Quite possibly, the brain is set up to do exactly this sort of "sense-mixing" as part of the road to perception. There is growing evidence that crosstalk in the brain between different sensory areas mixes up things more than we might imagine. We may spot or recognise objects more easily if we hear a relevant sound at the same time. We may even believe we've heard something different if we are fooled into lip-reading something at odds with what is spoken. Ask any migraine sufferer about how a scent can trigger pain. Possibly we all have this facility to a greater or lesser extent, which is why minor chords are "sad" and blues music is "blue" (an interesting use of language in this context) and food can taste "sharp".
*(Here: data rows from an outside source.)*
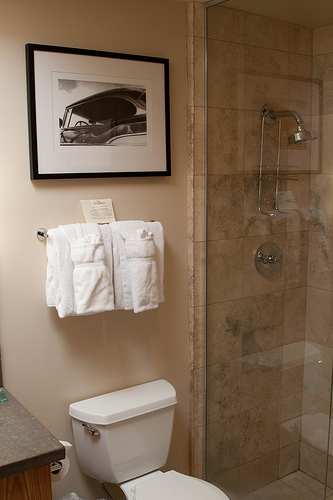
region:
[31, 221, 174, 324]
white towels hanging on a bar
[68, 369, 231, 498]
white toilet bowl on ground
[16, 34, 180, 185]
framed picture on bathroom wall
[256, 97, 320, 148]
metal shower fixture in bathroom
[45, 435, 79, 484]
toilet paper on a holder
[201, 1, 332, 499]
glass shower door in a bathroom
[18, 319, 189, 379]
beige walls in a bathroom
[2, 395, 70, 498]
counter and cabinet in a bathroom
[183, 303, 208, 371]
tile in a bathroom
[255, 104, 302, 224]
metal caddy in a shower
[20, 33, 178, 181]
Picture hanging on wall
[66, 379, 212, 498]
White porcelian toilet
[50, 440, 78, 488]
Roll of toilet paper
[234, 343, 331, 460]
Reflection of toilet in shower door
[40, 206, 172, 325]
Four white towels on rack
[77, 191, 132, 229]
White note above towels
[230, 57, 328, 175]
Reflection of picture in shower door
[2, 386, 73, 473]
Black counter top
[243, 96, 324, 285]
Silver plumbing for shower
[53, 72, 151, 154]
Photo of a particial car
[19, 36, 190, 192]
picture with black frame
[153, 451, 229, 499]
toilet with closed cover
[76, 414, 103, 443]
metal handle on tank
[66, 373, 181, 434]
cover of toilet tank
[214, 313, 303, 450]
glass door on shower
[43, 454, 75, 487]
white roll of toilet paper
Of course, none of this is helped by confusion of nomenclature. Some things commonly labelled a "sense" are no such thing - a sense of loss, having a "sixth sense" - but perhaps the circadian rhythm system should be included. Or is that part of perception rather than a sense? The table on this page tries to bring together the cellular and other definitions of senses into some sort of framework. Doubtless it is flawed, and partial, and open to debate. If anything, it is incomplete. Though in the end, it may not matter at all.
And so, there are at least 21 senses and possibly more. But they could be a distraction. Would we do ourselves a favour by forgetting them, and concentrating on perceptions? As usual, science is fated to challenge everyday beliefs and appear counter-intuitive. We are acutely aware of our vision, smell, touch, so to say they don't matter initially seems daft. But senses may one day be consigned to the scientific dustbin, along with spontaneous generation, phlogiston and instantaneous events. It's just common sense, really.